# Canon & der 64bit-Support



## FeuRenard (24. Dezember 2008)

Ich wollte mich hier mal öffentlich über eine Unverschämtheit seitens Canon aufregen.

Habe mir zu Weihnachten von meinen Eltern ein Multifunktionsgerät der Marke Canon schenken lassen. Genauer handelt es sich um das Modell "Pixma MP630" . Es wird unter den technischen Daten ein Support für Windows Vista 64bit angegeben (ohne Fußnote oder sonstiges kleingedrucktes)



			Dieser Inhalt steht nur eingeloggten Mitgliedern zur Verfügung.
        


Als ich allerdings im Voraus schon einmal die neueste Software und Treiber runterladen wollte, fand ich zwar Software für 64bit aber keinen Treiber für dieses Gerät. Ein anderes Gerät mit der Bezeichnung "MP620", welches am gleichen Tag erschienen ist und billiger ist (wie der Name schon vermuten lässt) hat allerdings schon einen derartigen Treiber (aber auch erst seit Ende November (ca. 3 Monate nach Veröffentlichung des Produkts))
Ich neugierig, wie ich halt bin, bei der kostenlosen Nummer von dem Verein angerufen und die konnten mir weiterhelfen, sehr kompetent, muss ich ehrlich gestehen. Allerdings war ich geschockt vom Inhalt der Aussage des Mitarbeiters.

DAS PROBLEM: Führe den Forenbeitrag über den fehlenden 64-Bit-Treiber für den Canon Pixma MP630 im Anschluss an seinen letzten Satz weiter. Die Auflistung wird für die Bearbeitung nicht gebraucht.

BEREITGESTELLTE DATEN:
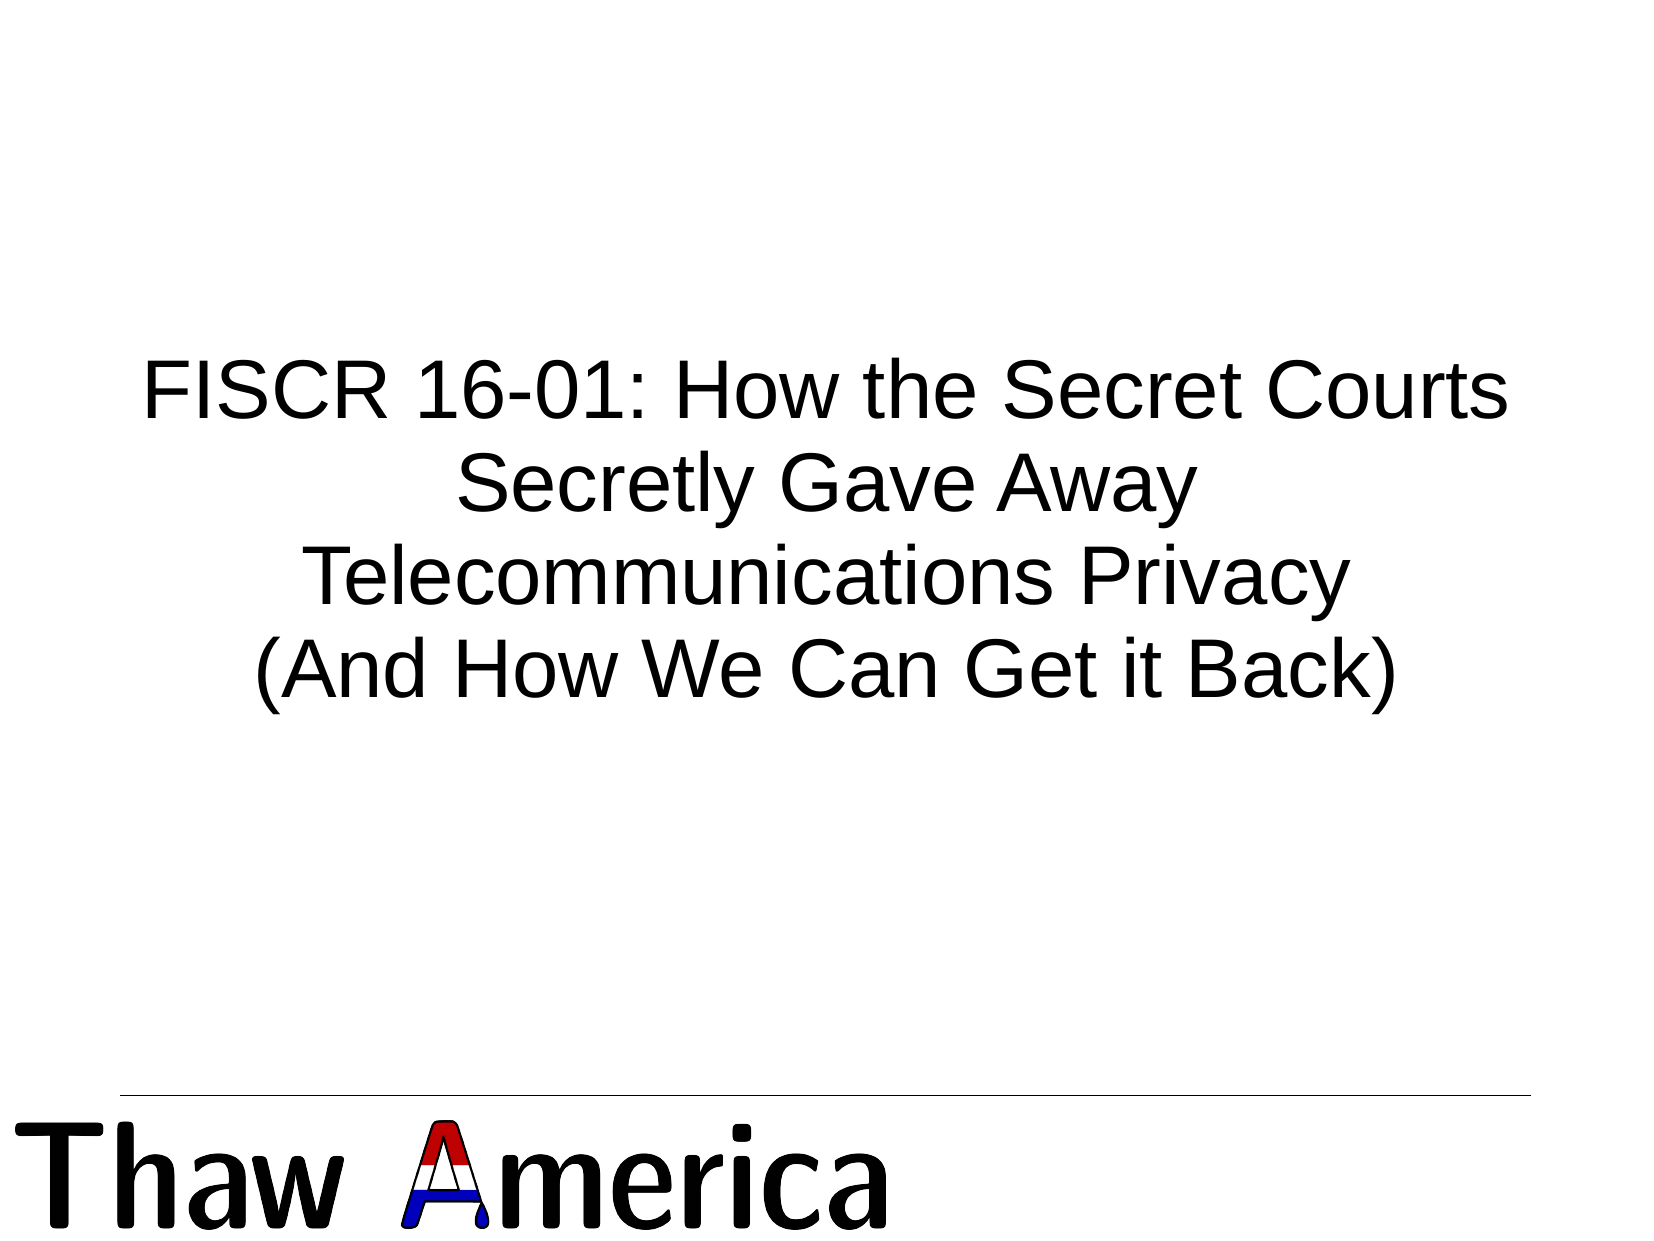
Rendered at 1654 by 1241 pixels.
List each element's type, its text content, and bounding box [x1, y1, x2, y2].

ANTWORT ZUR AUFGABE:
Er sagte mir (ungefähr, hab nicht mehr den Wortlaut), dass der Treiber "in Arbeit" sei und "bald" erscheine. Auf die Frage, wann "bald" sei, konnte er mir keine Antwort geben. Echt prima .

Jetzt weiß ich überhaupt nicht, was ich machen soll. Ich ärgere mich jetzt hier unendlich viel, aber bringen tut es nix. Muss halt einsehen, dass das billigere Gerät einen besseren Treibersupport bekommen hat ...
Aber was mache ich jetzt mit dem Gerät . Verwenden würde ich es schon gerne, da es genau meinen Vorstellungen entspricht, gut getestet wurde und auch voraussichtlich zu meinem OS kompatibel sein wird. Allerdings kann ich es jetzt noch nicht verwenden. Noch könnte ich es aber zurückschicken (14Tage-Rückgabe), dann dürfte ich an Weihnachten aber nich viel mit dem Ding rumspielen (Patronen denk ich ma nich einsetzen...).

Hilfe!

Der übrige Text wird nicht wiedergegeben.